La mise en oeuvre de l'article 17 du règlement est, certes, une obligation mais il sera intéressant de la considérer comme une opportunité à saisir pour instaurer un cadre qui favorise les activités de pêche les plus durables.

L'administration française a entrepris la révision de l'arrêté de 2006 41 ( * ) qui décrit le mode de répartition et de gestion collective des quotas. Nous pensons qu'il est urgent d'élargir ce travail en ne se limitant pas au contenu de l'arrêté de 2006, notamment parce que plusieurs stocks ne sont pas soumis aux quotas, dont la quasi-totalité des stocks de Méditerranée, par exemple. Ces stocks méritent aussi qu'on se penche sur leur gestion.
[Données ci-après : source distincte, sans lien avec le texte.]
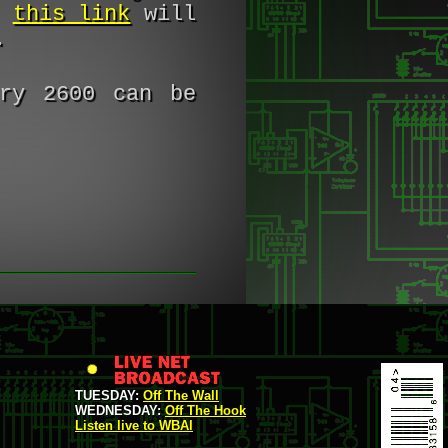
,
this link
will
.
ry 2600 can be
TUESDAY:
Off The Wall
WEDNESDAY:
Off The Hook
Listen live to WBAI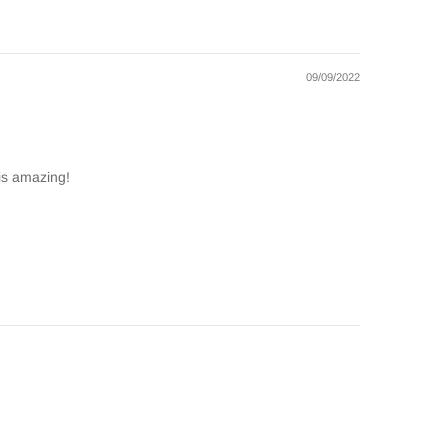
09/09/2022
 is amazing!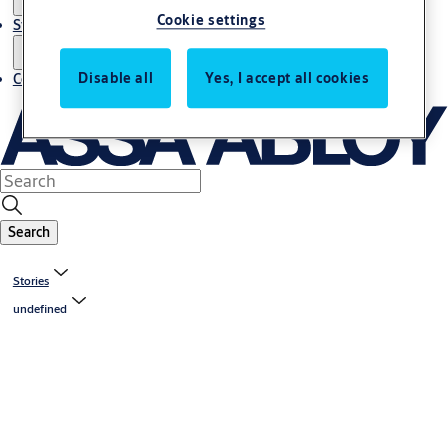
Cookie settings
Stories
Disable all
Yes, I accept all cookies
Contact us
Search
Stories
undefined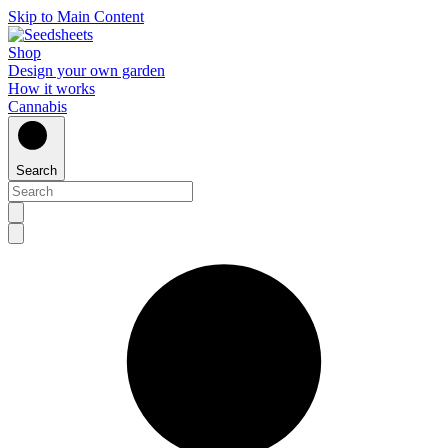
Skip to Main Content
Shop
Design your own garden
How it works
Cannabis
Search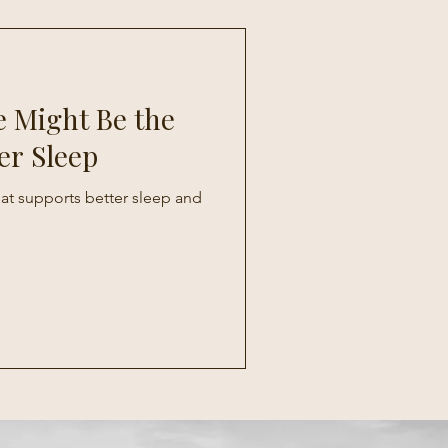
 Might Be the
er Sleep
that supports better sleep and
Il s'agit d'un travail de fond pour engager une transition vers un modèle de pêche plus durable en assurant notamment un rééquilibrage, dans l'accès aux ressources, en faveur de la petite pêche côtière durable dont les armements sont économiquement rentables et qui produisent des poissons de qualité qui se vendent bien sur le marché.

Mon propos n'est pas de mettre fin à la pratique de la pêche industrielle ou des armements intermédiaires, puisque pêcher uniquement dans la bande côtière serait évidemment un non-sens économique et écologique. Un rééquilibrage est néanmoins nécessaire, dans le cadre d'une réduction de la capacité. Cette réduction est inévitable, comme l'ont souligné les scientifiques présents aujourd'hui et comme le notait le rapport de M. Marcel-Pierre Cléach en 2008. C'est un impératif de la PCP. Dans ce cadre, il serait intéressant de faire une place à ceux dont les pratiques sont les meilleures, notamment sur le plan social, comme le prévoit l'article 17 précité. Or, en France, la petite pêche fournit plus d'emplois par tonne de poissons pêchés que la grande pêche industrielle.
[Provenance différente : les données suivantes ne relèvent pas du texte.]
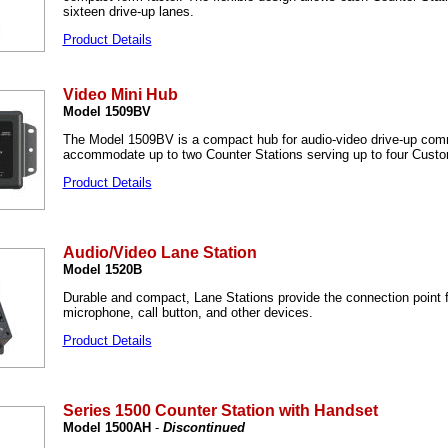
sixteen drive-up lanes.
Product Details
Video Mini Hub
Model 1509BV
The Model 1509BV is a compact hub for audio-video drive-up comm
accommodate up to two Counter Stations serving up to four Custo
Product Details
Audio/Video Lane Station
Model 1520B
Durable and compact, Lane Stations provide the connection point f
microphone, call button, and other devices.
Product Details
Series 1500 Counter Station with Handset
Model 1500AH
-
Discontinued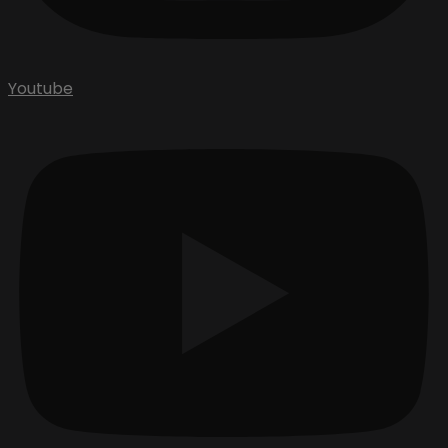
Youtube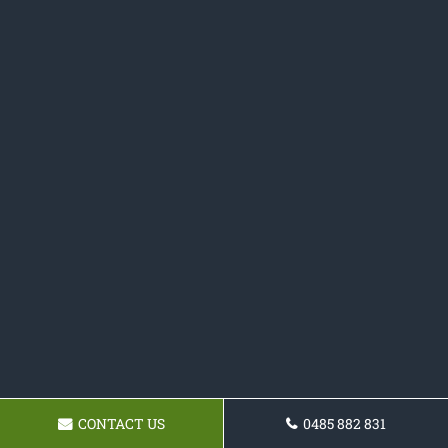
CONTACT US
0485 882 831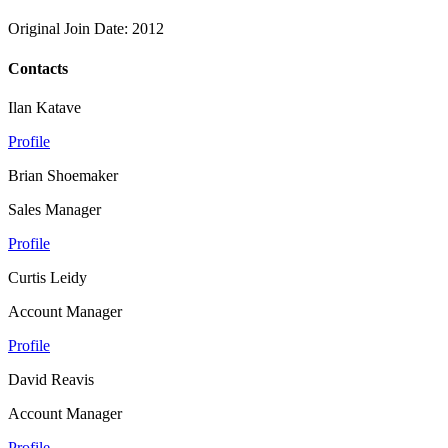
Original Join Date: 2012
Contacts
Ilan Katave
Profile
Brian Shoemaker
Sales Manager
Profile
Curtis Leidy
Account Manager
Profile
David Reavis
Account Manager
Profile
La mise en oeuvre de ce chantier de réforme, non restreinte à la question des quotas, est une nécessité. J'illustrerai mon propos par l'exemple de la gestion du bar . Le bar est une espèce qui n'est pas sous quota. Or son stock diminue très fortement. La question des mesures de gestion à mettre en place se pose, pour éviter un effondrement du stock. Le met-on sous quota ? Ferme-t-on la pêche pendant les périodes de reproduction ? Limite-t-on l'activité de certains engins par rapport à d'autres ? Comment organise-t-on le partage avec les flottes des autres pays ? Ce sont autant de questions que les professionnels se posent et à propos desquelles ils ont des avis divergents. Cet exemple montre qu'il est important, aujourd'hui, de se pencher sur la question de la réforme des droits d'accès aux ressources, avec l'ensemble des parties prenantes.
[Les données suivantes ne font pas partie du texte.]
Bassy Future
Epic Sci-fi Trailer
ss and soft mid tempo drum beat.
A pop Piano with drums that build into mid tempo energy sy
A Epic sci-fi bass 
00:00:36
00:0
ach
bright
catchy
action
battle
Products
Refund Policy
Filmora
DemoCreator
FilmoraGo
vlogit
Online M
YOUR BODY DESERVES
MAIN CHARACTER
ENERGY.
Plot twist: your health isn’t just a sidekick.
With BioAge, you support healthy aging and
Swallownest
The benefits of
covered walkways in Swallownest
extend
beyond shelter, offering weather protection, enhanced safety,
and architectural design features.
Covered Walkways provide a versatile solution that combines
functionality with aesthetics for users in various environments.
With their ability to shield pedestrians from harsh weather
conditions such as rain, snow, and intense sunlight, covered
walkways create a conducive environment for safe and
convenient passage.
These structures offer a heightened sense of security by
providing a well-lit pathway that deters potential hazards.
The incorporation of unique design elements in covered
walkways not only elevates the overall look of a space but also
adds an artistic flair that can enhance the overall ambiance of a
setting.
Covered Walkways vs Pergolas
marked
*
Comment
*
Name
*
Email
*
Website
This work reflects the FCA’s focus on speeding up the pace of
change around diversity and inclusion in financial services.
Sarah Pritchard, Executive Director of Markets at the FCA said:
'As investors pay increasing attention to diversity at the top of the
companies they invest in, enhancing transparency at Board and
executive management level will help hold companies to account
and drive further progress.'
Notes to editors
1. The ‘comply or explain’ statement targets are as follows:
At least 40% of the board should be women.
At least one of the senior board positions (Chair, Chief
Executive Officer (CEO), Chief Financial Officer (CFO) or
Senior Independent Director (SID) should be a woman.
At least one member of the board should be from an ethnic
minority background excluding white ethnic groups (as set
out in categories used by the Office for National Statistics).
Pour mener cette réforme structurante, très déterminante pour le futur de la pêche française, encore faudrait-il connaître la vision du Gouvernement pour la pêche française sur le long terme. Comme l'a dit Mme Élise Pêtre, cette vision, si elle existe, n'est pas partagée. Le rapport déjà évoqué de la Cour des comptes sur l'utilisation de l'argent public en témoigne. Il faut sortir de la gestion de crise, actuel pilier de la politique des pêches et pouvoir connaître la vision du Gouvernement pour le secteur de la pêche en France au-delà de 2017.

La préoccupation majeure des décideurs politiques est la préservation des emplois, ce qui est compréhensible. C'est la seule grille de lecture appliquée aujourd'hui. Or on ne peut pas garantir que la pêche sera un secteur qui sera toujours pourvoyeur d'emplois si l'on ne se donne pas les moyens d'atteindre les objectifs de la PCP, c'est-à-dire une pêche durable d'un point de vue environnemental, dont soit garantie la rentabilité économique sur le long terme.

Un des points positifs de la nouvelle PCP est la participation de nouveaux acteurs à son processus d'élaboration, à commencer par le Parlement européen qui, auparavant, n'avait pas son mot à dire sur les politiques de pêche. Les ONG ont intensément participé au processus d'élaboration de la PCP. De nouveaux acteurs sont apparus : les représentants de la petite pêche qui se sont récemment structurés au niveau français, au sein de la Plateforme de la petite pêche française, et au niveau européen, au sein d'une association : Low Impact Fishermen of Europe 42 ( * ) (LIFE).

Le résultat de l'intégration de ces nouvelles parties prenantes dans le dialogue et le débat est une PCP allant globalement dans le bon sens, cohérente, ambitieuse, qui a su hiérarchiser ses objectifs en affirmant que la bonne santé économique du secteur reposait sur la bonne santé écologique des écosystèmes marins.

Il serait très positif que le dialogue avec l'ensemble des acteurs puisse être maintenu. Je regrette que les représentants du CNPMEM soient partis car je pense que ce dialogue est crucial si l'on veut mener à bien une réforme des droits d'accès à la ressource. En tant qu'ONG, nous attendons de l'administration des pêches et du ministre en charge de la pêche une décision pour ouvrir ce travail qui mérite la participation de l'ensemble des acteurs.


* 41 Arrêté du 26 décembre 2006 établissant les modalités de répartition et de gestion collective des possibilités de pêche (quotas de captures et quotas d'effort de pêche) des navires français immatriculés dans la Communauté européenne.

* 42 Organisation de pêcheurs pratiquant une pêche à faible impact environnemental en Europe.